Supplied records:
-----

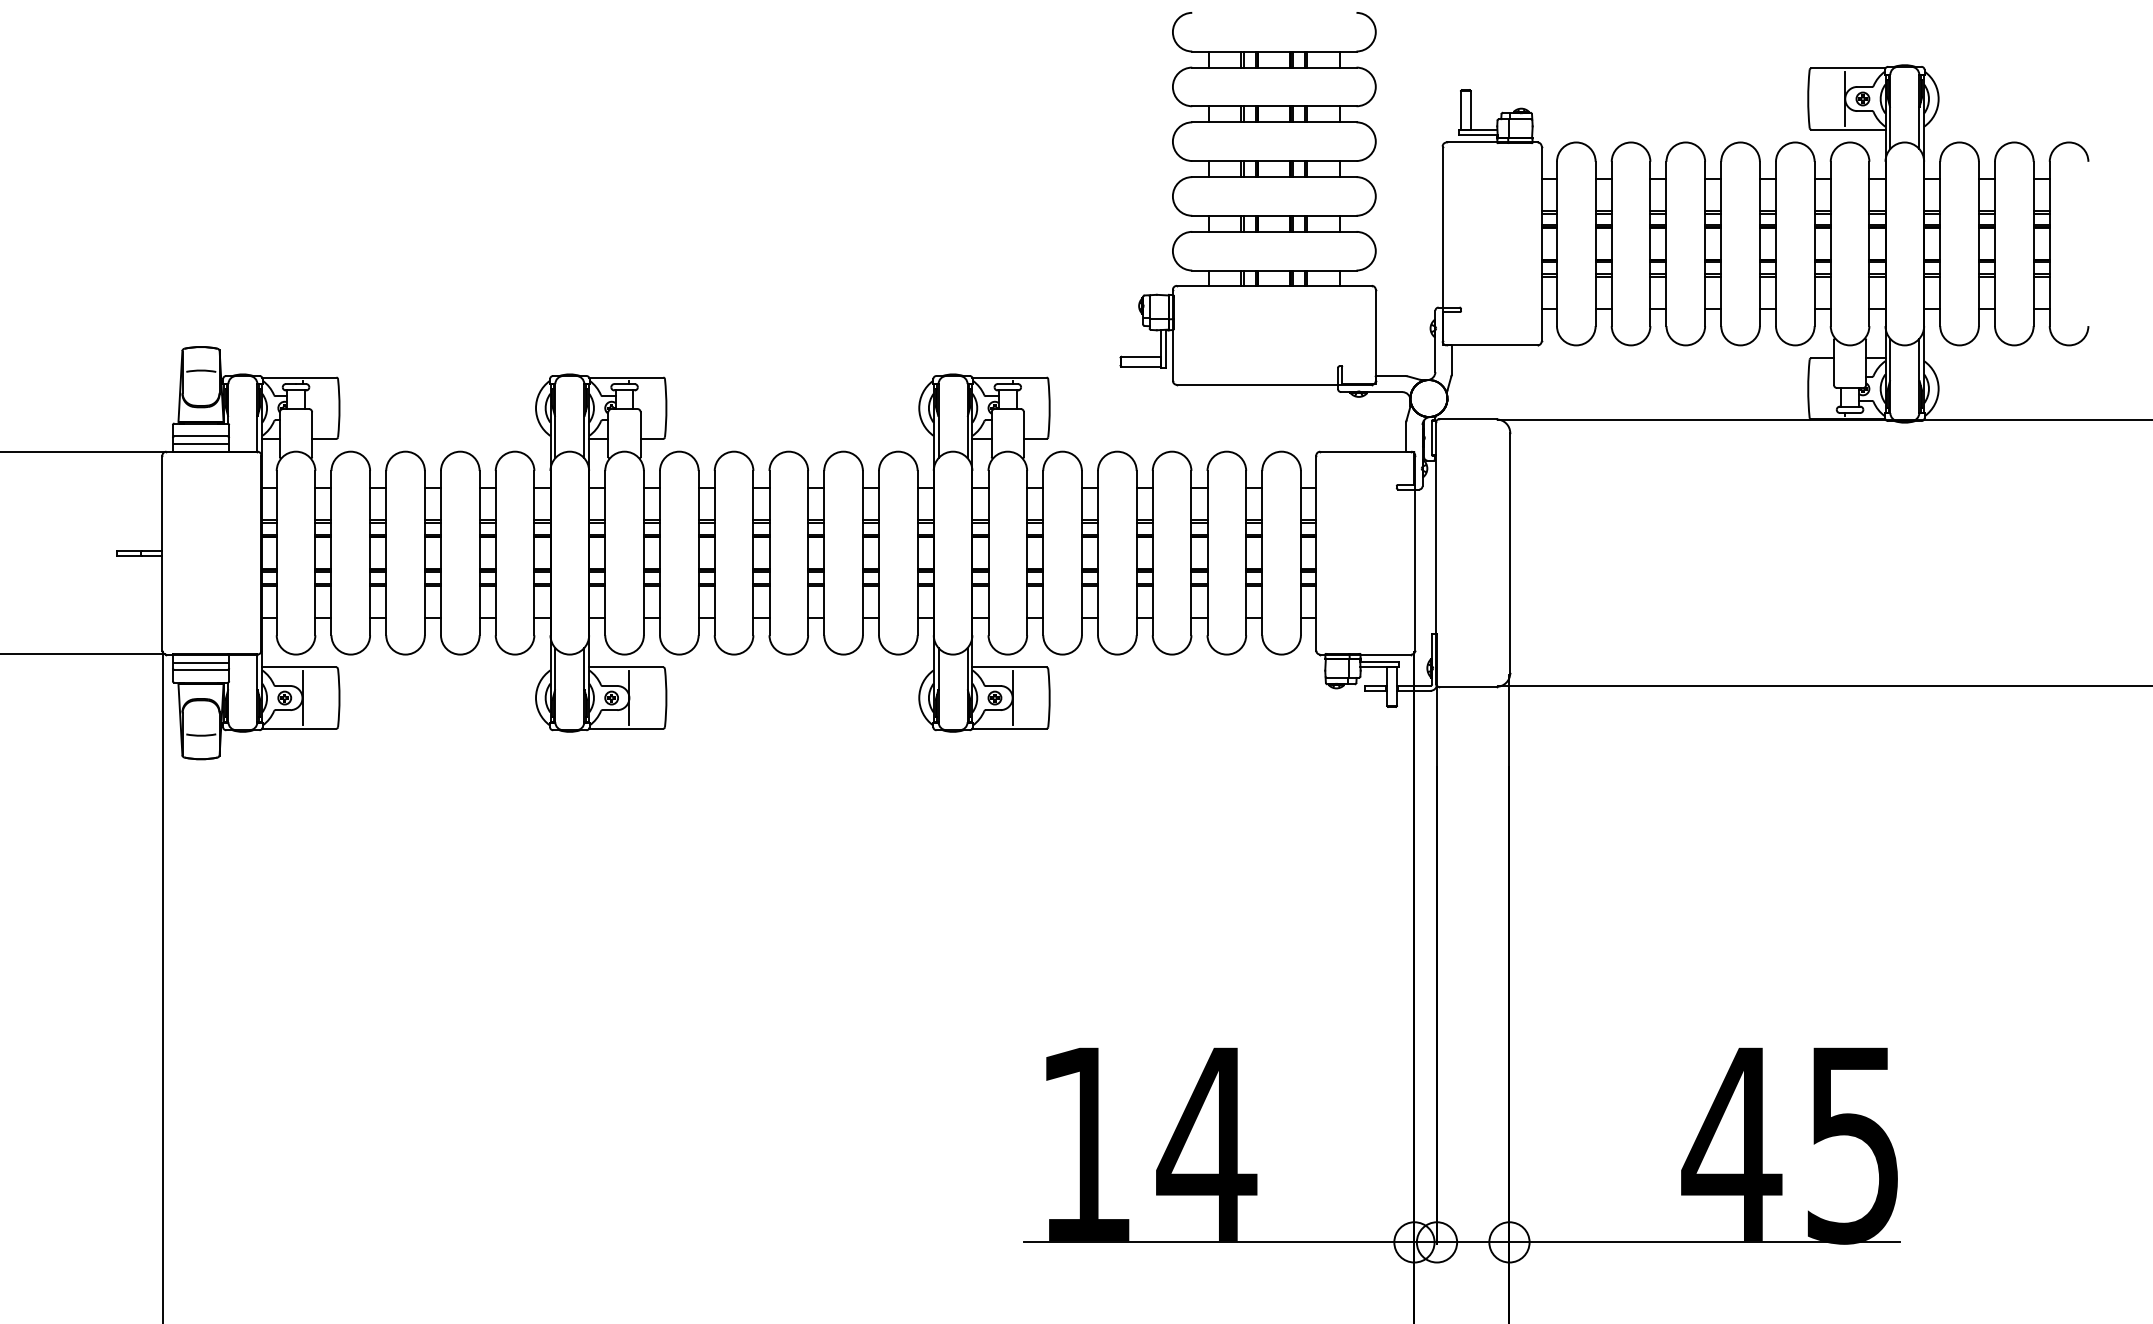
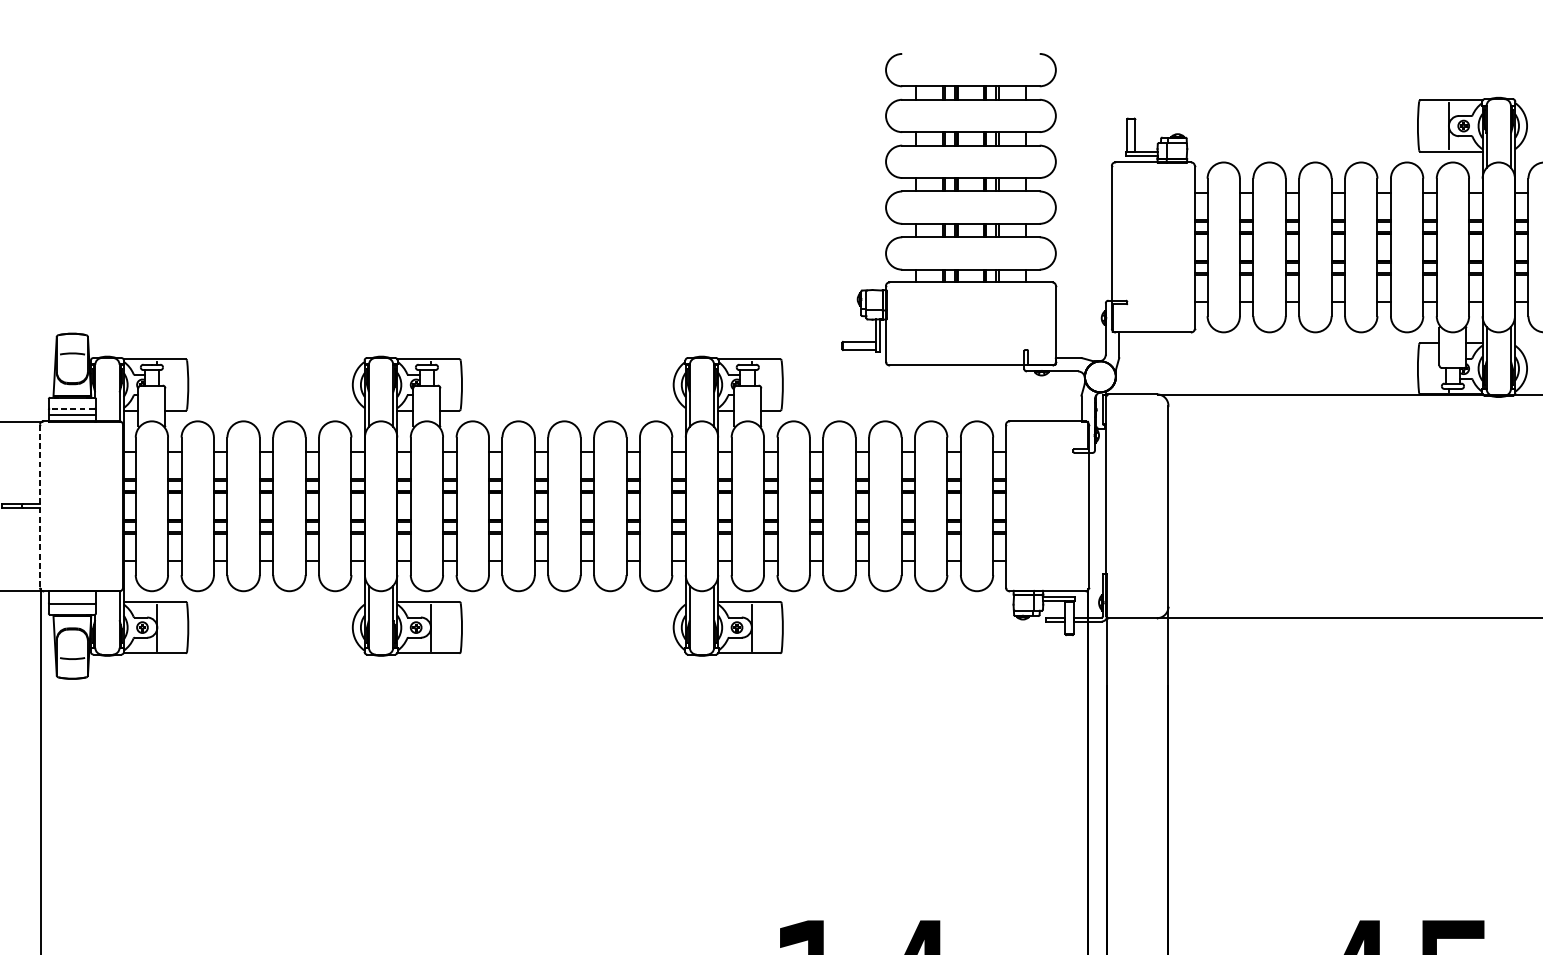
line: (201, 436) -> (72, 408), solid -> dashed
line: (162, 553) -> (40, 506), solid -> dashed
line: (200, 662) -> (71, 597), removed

-----

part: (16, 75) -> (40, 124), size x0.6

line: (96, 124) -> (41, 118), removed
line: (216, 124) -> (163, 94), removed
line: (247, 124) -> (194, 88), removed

-----

How to complete this task: Would you retype the lines above from the one with "line: (96, 124) -> (41, 118), removed" down to the one with "line: (247, 124) -> (194, 88), removed", word for word, both ends included and no other lines?

Output of the task:
line: (96, 124) -> (41, 118), removed
line: (216, 124) -> (163, 94), removed
line: (247, 124) -> (194, 88), removed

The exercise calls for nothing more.